Securing the Mobile Office: Your Car

Sue Marquette Poremba

When I'm in my car, I like to listen to music and enjoy some "unplugged" time. I'm in the minority, I know. Our vehicles have become remote offices and today's cars are being equipped with the latest technologies, including Bluetooth and Wi-Fi connections. I have friends with cars loaded with more Internet technology than my office, and because my brain is always thinking about how to keep my computers, phones, etc. safe from hackers, I've often wondered how secure vehicles are. After all, there are all kinds of warnings to avoid conducting sensitive work at Starbucks, but what about the company car?

 

It seems Ford has thought about the same thing . Using its SYNC technology, Ford has developed an in-car security system for its Internet and wireless technology features.

 

Ford has outlined six safeguards and technologies, powered by SYNC, that take a holistic approach to identity theft management, protecting, concealing and securing personal and professional information in the car. These include:

 

  1. SYNC Firewall-Ford has built firewalls into the in-car wireless network and the vehicle itself, to help prevent unauthorized access to the vehicle.

=== Activity ===
Continue the article on Ford's in-car security safeguards from where it stops.

=== Records provided ===
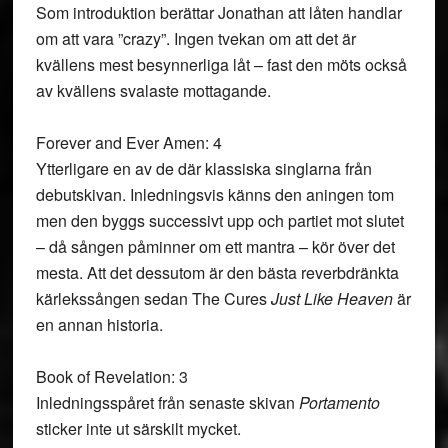
Som introduktion berättar Jonathan att låten handlar
om att vara ”crazy”. Ingen tvekan om att det är
kvällens mest besynnerliga låt – fast den möts också
av kvällens svalaste mottagande.
Forever and Ever Amen: 4
Ytterligare en av de där klassiska singlarna från
debutskivan. Inledningsvis känns den aningen tom
men den byggs successivt upp och partiet mot slutet
– då sången påminner om ett mantra – kör över det
mesta. Att det dessutom är den bästa reverbdränkta
kärlekssången sedan The Cures
Just Like Heaven
är
en annan historia.
Book of Revelation: 3
Inledningsspåret från senaste skivan
Portamento
sticker inte ut särskilt mycket.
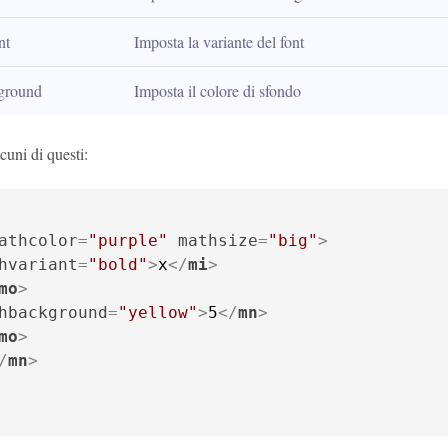
nt
Imposta la variante del font
ground
Imposta il colore di sfondo
cuni di questi:
athcolor
=
"purple"
mathsize
=
"big"
>
hvariant
=
"bold"
>
x
</
mi
>
mo
>
hbackground
=
"yellow"
>
5
</
mn
>
mo
>
/
mn
>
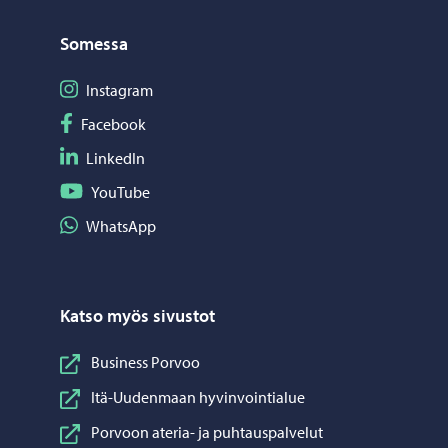
Somessa
Seuraa Instagram
Instagram
Seuraa Facebook
Facebook
Seuraa LinkedIn
LinkedIn
Seuraa YouTube
YouTube
Jaa WhatsApp
WhatsApp
Katso myös sivustot
Business Porvoo
Itä-Uudenmaan hyvinvointialue
Porvoon ateria- ja puhtauspalvelut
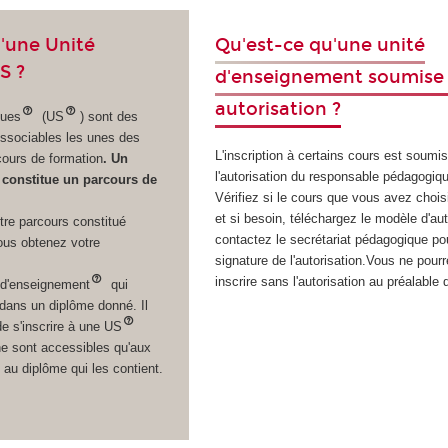
u'une Unité
Qu'est-ce qu'une unité
S ?
d'enseignement soumise
autorisation ?
ques
(US
) sont des
ssociables les unes des
L'inscription à certains cours est soumi
cours de formation
.
Un
l'autorisation du responsable pédagogiq
constitue un parcours de
Vérifiez si le cours que vous avez chois
et si besoin, téléchargez le modèle d'aut
tre parcours constitué
contactez le secrétariat pédagogique pou
ous obtenez votre
signature de l'autorisation.Vous ne pour
inscrire sans l'autorisation au préalable 
 d'enseignement
qui
 dans un diplôme donné. Il
de s'inscrire à une US
ne sont accessibles qu'aux
 au diplôme qui les contient.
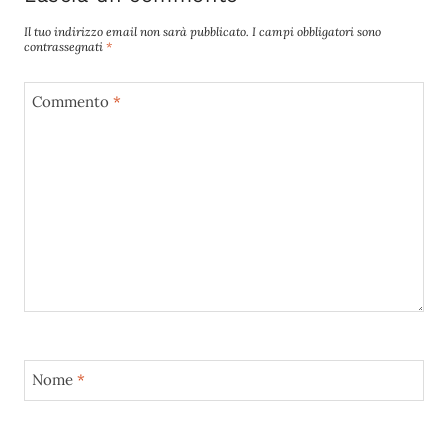
Il tuo indirizzo email non sarà pubblicato.
I campi obbligatori sono
contrassegnati
*
Commento
*
Nome
*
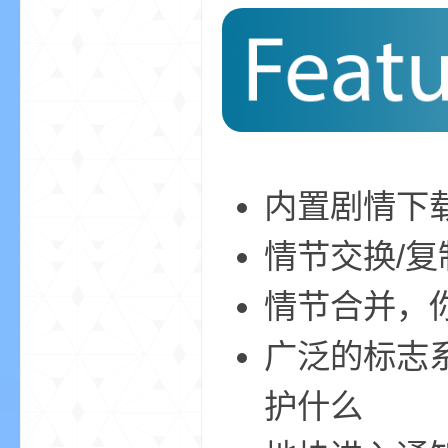
的
内置剧情下
情节交换/
情节合并，
广泛的标志
世
护什么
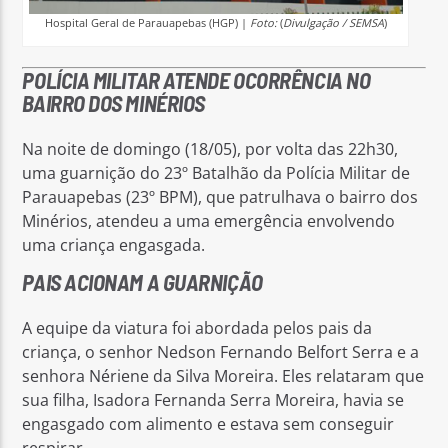
Hospital Geral de Parauapebas (HGP) |
Foto:
(
Divulgação / SEMSA
)
POLÍCIA MILITAR ATENDE OCORRÊNCIA NO
BAIRRO DOS MINÉRIOS
Na noite de domingo (18/05), por volta das 22h30,
uma guarnição do 23º Batalhão da Polícia Militar de
Parauapebas (23º BPM), que patrulhava o bairro dos
Minérios, atendeu a uma emergência envolvendo
uma criança engasgada.
PAIS ACIONAM A GUARNIÇÃO
A equipe da viatura foi abordada pelos pais da
criança, o senhor Nedson Fernando Belfort Serra e a
senhora Nériene da Silva Moreira. Eles relataram que
sua filha, Isadora Fernanda Serra Moreira, havia se
engasgado com alimento e estava sem conseguir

=== Task output ===
  2. SYNC Phone Pairing Protection-One-time pairing of a phone to SYNC means data is not stored when the phone is removed from the dock.
  3. Encrypted Jukebox-Built-in digital rights management and encryption features are unique to each navigation unit.
  4. "Home" Protection-SYNC users can enter a code that prevents anyone else from accessing information, such as their home address or phone directory.
  5. Engine Immobilizer-Ford technology uses a wireless radio-frequency transmission to transfer an electronic code between a transponder in the key to the vehicle's ignition system.
  6. Securicode Keyless Entry

 

Jim Buczkowski, director, Ford Electronics and Electrical Systems Engineering, spoke with me about SYNC. He told me:

 

We want to protect the car from anything that might be brought in, like a virus. SYNC is architected with a firewall between the consumer side and the vehicle side. Because SYNC is interfacing with many types of devices, we wanted to keep that separate from the vehicle side that is controlling the engine. There are two separate processors, and the firewall has two access points in SYNC.

 

Our security models are put together with our enterprise IT organization, so we're following the principles and practices that the IT community uses to protect the company. We're not inventing new things, but we're trying to use the best practices of the IT security community.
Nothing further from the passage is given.